09.10.1989

Leiser Zauber

Der Genfer Schriftsteller Georges Haldas, 71, ist ein poetischer Chronist des Alltags, ein Zauberer des Unscheinbaren wie sein Vorbild Anton Tschechow. In frankophonen Ländern hoch geachtet, war der Lyriker und Essayist, der Übersetzer und Filmemacher, vor allem aber der subtile Autobiograph Haldas bislang im deutschen Sprachraum nahezu unbekannt. Nun liegt erstmals das 1966 veröffentlichte Hauptwerk des französisch schreibenden Schweizers auf deutsch vor: eine literarische Entdeckung.

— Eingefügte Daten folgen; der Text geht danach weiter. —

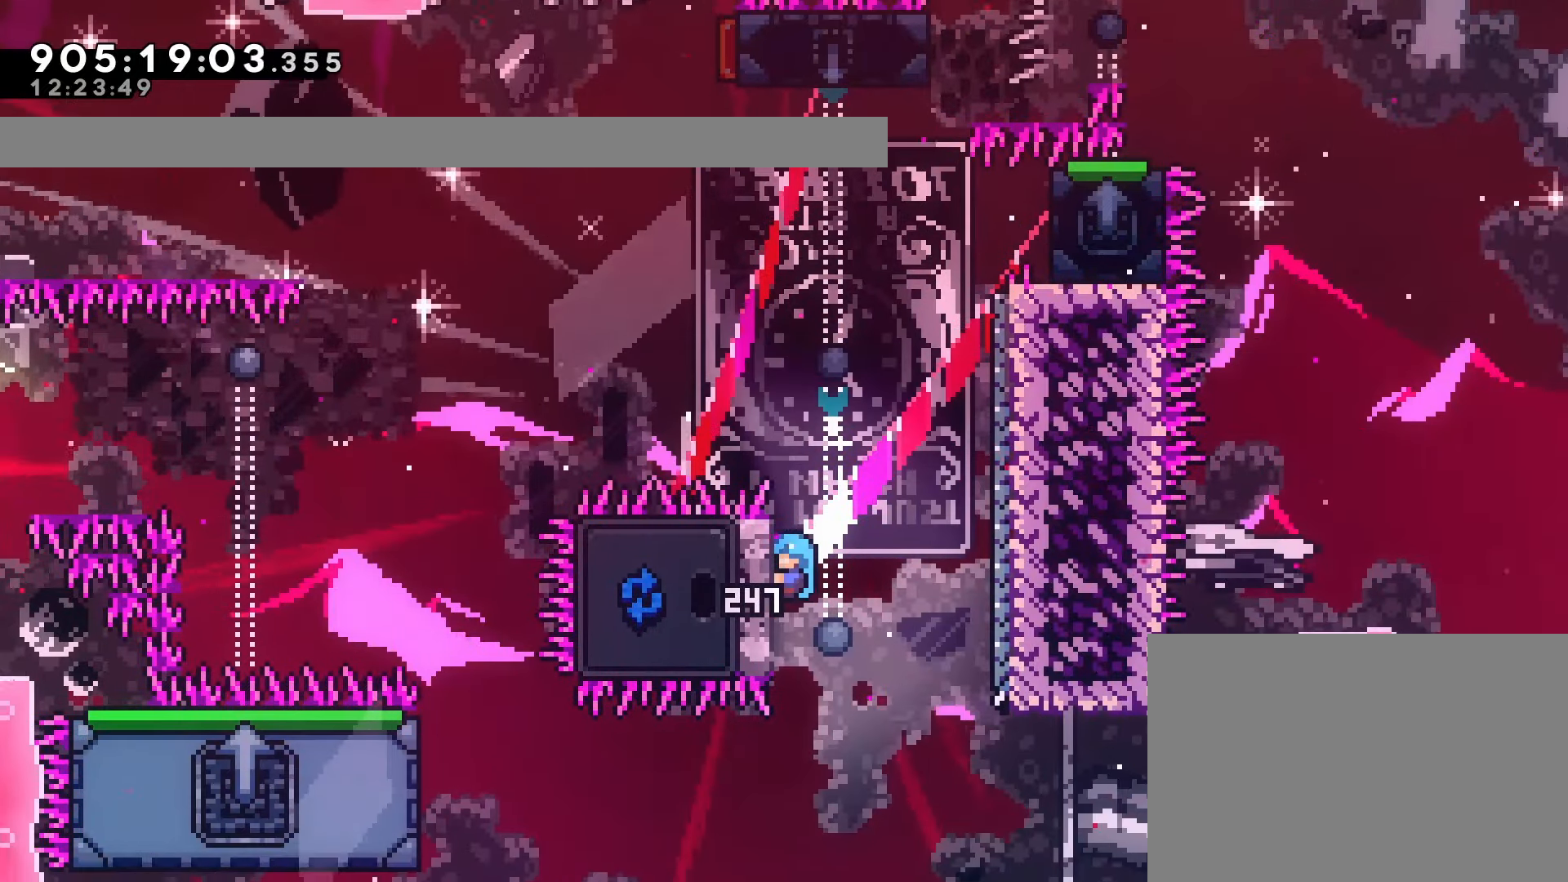
{"dt_ms": 500, "buttons": ["CROSS", "DPAD_RIGHT"], "left_stick": "center", "events": [[100, "DPAD_RIGHT", "down"], [133, "CROSS", "down"], [333, "R1", "up"]]}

Es sind Jugenderinnerungen des Autors, benannt nach jenem traditionsreichen Genfer "Boulevard des Philosophes", an dem sein Elternhaus sich befindet; er wohnt darin heute noch. Die assoziativ gereihten Bilder einer "wie ausgeglühten Zeit", die "verstreuten Blättern eines gefällten Baumes gleichen", gruppieren sich um die Zentralfigur des Vaters, der wie ein "magnetischer Turm" aus der Familiengeschichte ragt.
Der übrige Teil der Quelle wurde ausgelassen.